If a business has apps that it wants its employees to use, such as an expenses reporting tool, it will not have to go through the Windows Store but can sideload them into Windows 8.1 and Windows RT 8.1 devices and send out any updates.
If it runs Active Directory it can use it to manage 8.1 systems at two levels: it’s possible to simply place a certificate on a device to control access to company resources; or allow users to register their device with Active Directory through the new Workplace Join feature in PC Settings. Workplace Join also works with iOS devices and will support Android in time.
The Web Application Proxy in Windows Server 2012 R2 can make file sharing on a server available over a secure HTTPS connection, so users can sync files through the Work Folders function to their devices and save them back to the server when they’re on the road. Admins will be able to back them up with the normal processes.
The main limitation of Work Folders is that everything has to be synced, rather than choosing which files to copy to a device as is possible with SkyDrive syncs.
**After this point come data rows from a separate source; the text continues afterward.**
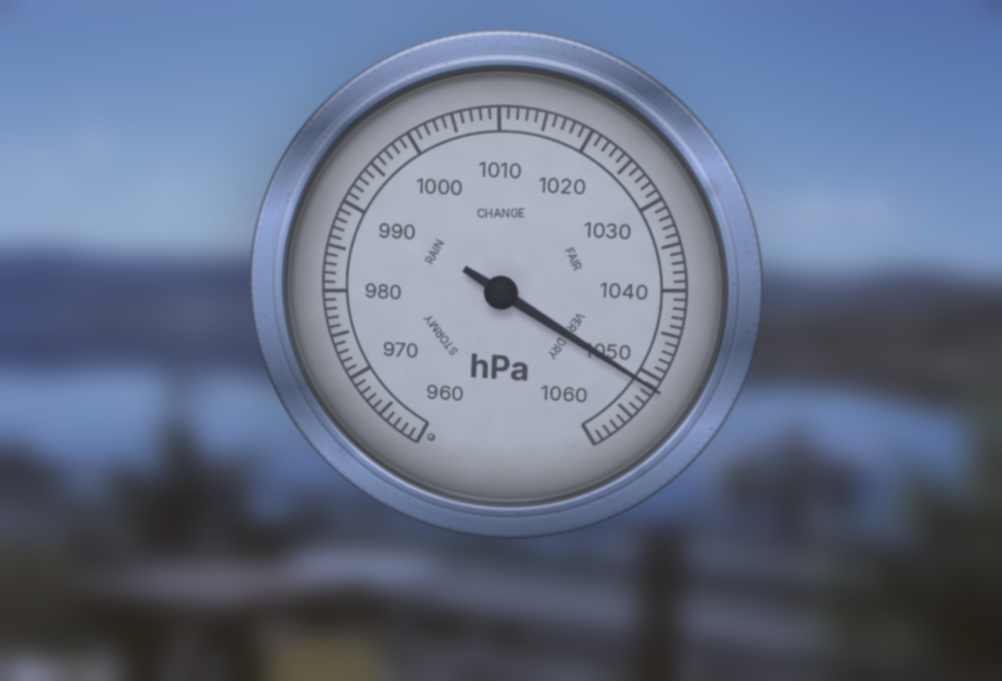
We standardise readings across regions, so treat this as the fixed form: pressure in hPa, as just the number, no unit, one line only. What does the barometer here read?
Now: 1051
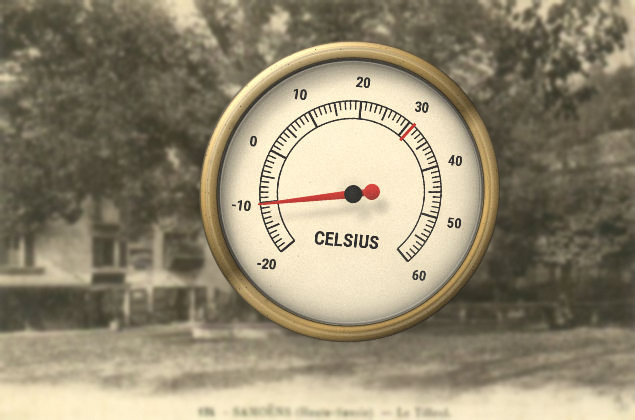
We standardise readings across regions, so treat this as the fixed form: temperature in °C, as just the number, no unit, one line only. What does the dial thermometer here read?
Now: -10
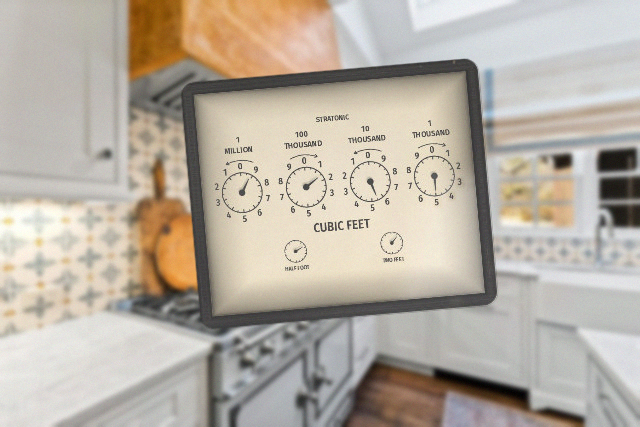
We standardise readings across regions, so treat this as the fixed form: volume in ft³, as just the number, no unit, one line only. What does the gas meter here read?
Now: 915500
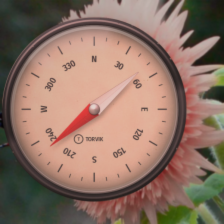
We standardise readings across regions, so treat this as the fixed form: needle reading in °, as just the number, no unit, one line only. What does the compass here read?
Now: 230
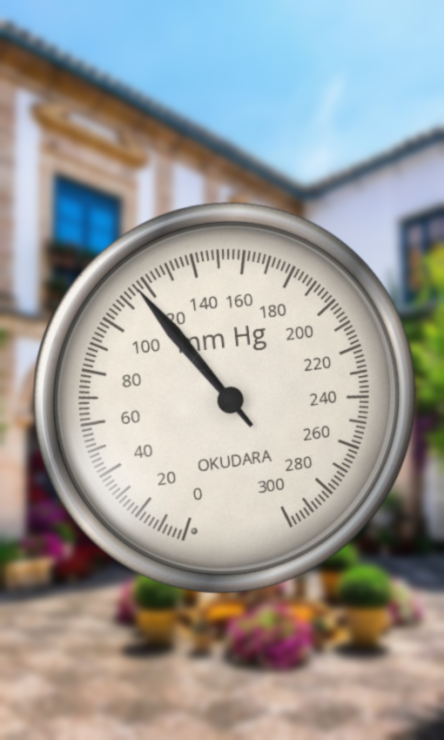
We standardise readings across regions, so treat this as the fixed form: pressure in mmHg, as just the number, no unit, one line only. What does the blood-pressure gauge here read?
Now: 116
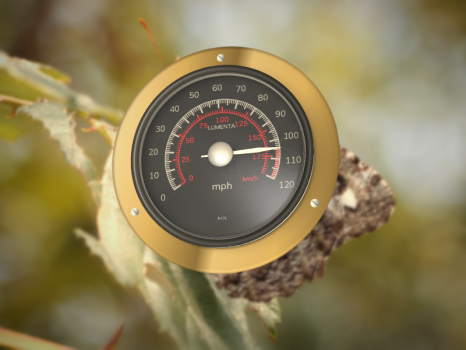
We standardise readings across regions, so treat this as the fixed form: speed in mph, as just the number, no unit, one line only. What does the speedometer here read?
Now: 105
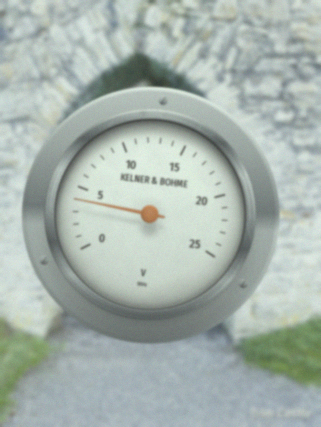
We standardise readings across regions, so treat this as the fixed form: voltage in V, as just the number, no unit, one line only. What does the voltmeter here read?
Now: 4
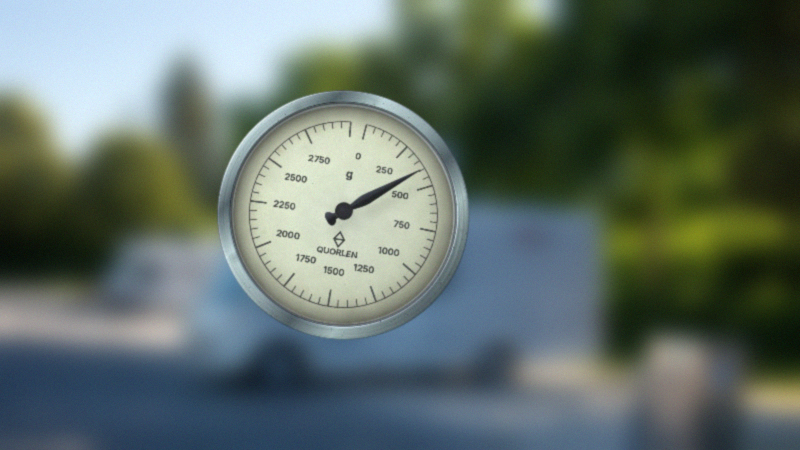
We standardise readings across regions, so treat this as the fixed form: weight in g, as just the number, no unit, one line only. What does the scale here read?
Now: 400
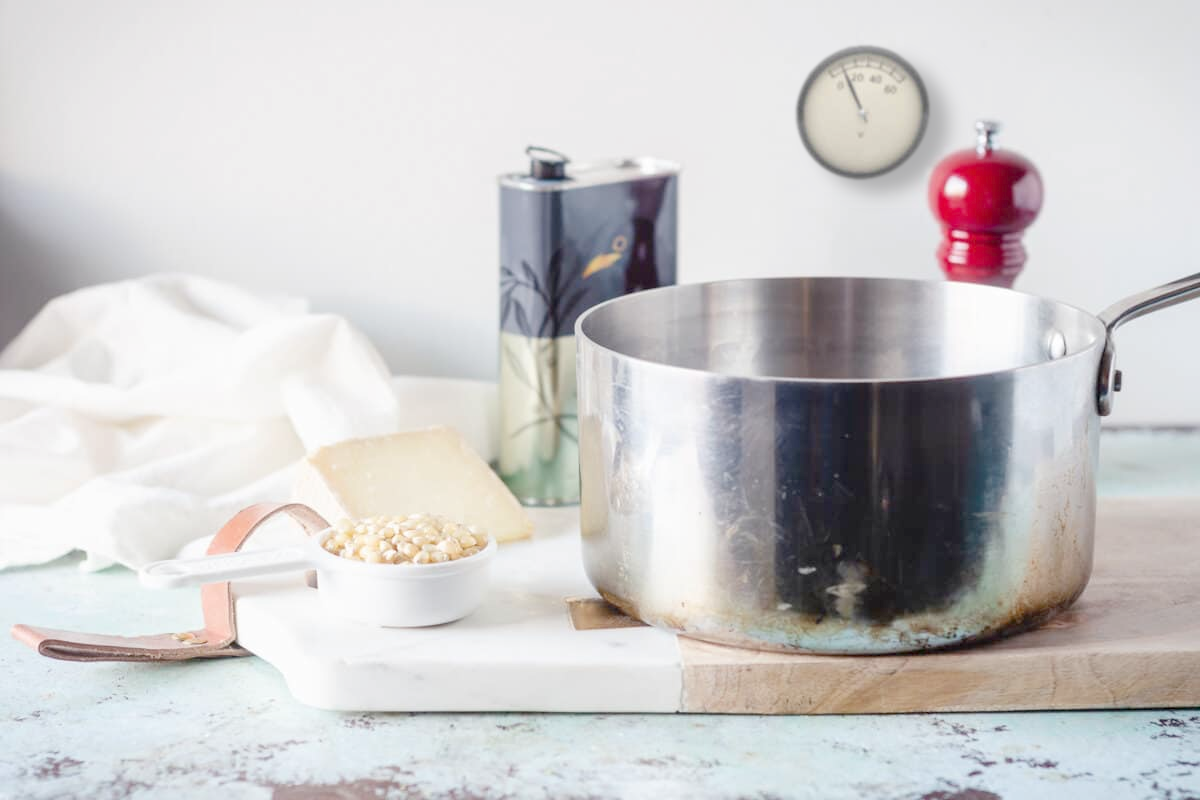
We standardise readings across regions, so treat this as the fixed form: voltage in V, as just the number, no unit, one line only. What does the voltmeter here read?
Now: 10
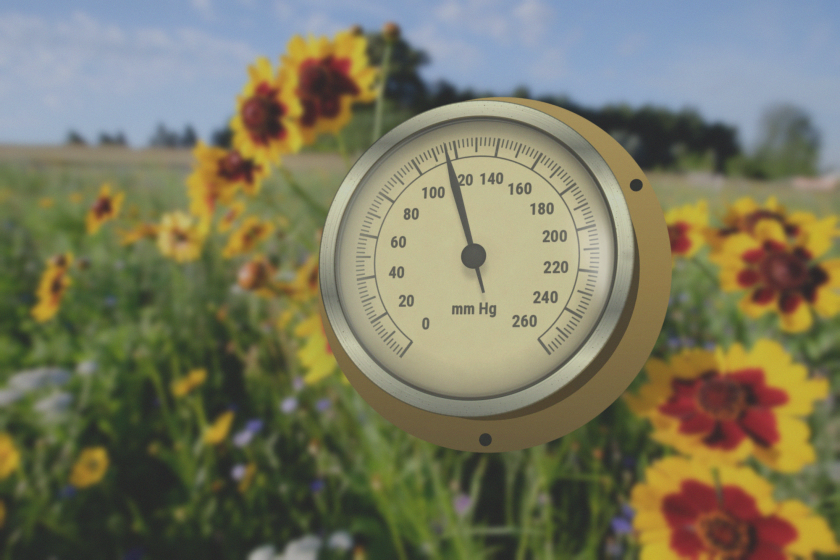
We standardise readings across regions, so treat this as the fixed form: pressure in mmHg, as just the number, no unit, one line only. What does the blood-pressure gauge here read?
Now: 116
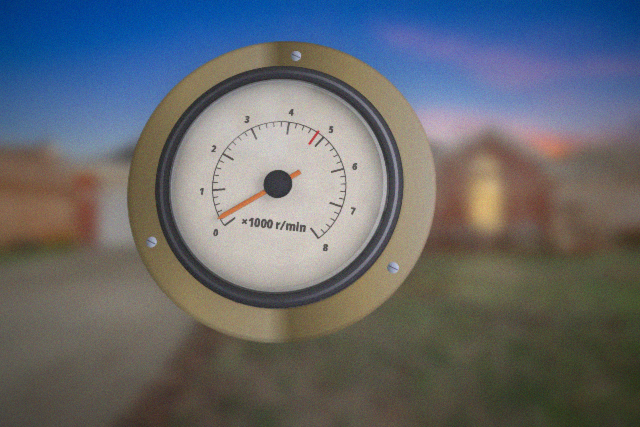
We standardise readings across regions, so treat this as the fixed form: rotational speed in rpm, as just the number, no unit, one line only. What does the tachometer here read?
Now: 200
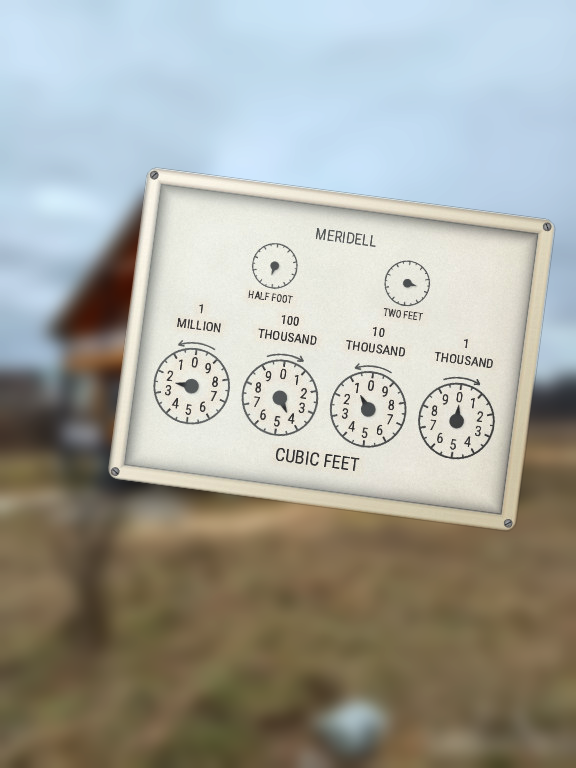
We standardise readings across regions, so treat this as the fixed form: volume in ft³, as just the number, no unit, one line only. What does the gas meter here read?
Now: 241000
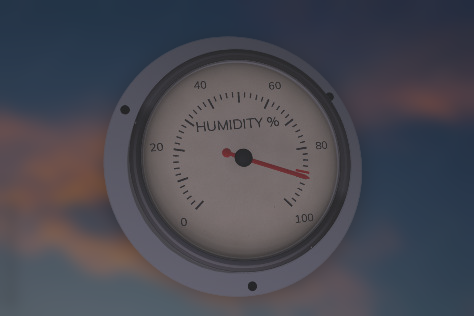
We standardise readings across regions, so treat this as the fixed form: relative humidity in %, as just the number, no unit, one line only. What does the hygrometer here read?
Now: 90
On a tablet that could take up a lot of space.
But there is a big positive in that, when anyone leaves the company or loses their device, it’s possible to wipe the synced files remotely – without having to wipe the whole system and their personal content – and to remove certificates, VPN profiles and apps.
Both Workplace Join and the Web Application Proxy require the use of Active Directory Federation Services, which is easier to work with in Windows Server 2012 R2. If a business makes use of two factor authentication, it can make employees use it every time they connect from outside the company network, or just the first time they register on Workplace Join to prove their device is trustworthy.
Unlike Active Directory, which makes it possible to apply group policy to control almost every setting on PCs owned by a company, Workplace Join doesn’t provide for the control of any settings. For that, users have to allow the PC Settings function to turn on the built-in MDM agent.
This is the same on iOS and makes Windows 8.1 devices much more like other smartphones and tablets widely used in BYOD.
Overall, IT admins will get more tools to control employees’ devices that use Microsoft’s operating system, and this will help it fit more comfortably into a BYOD environment.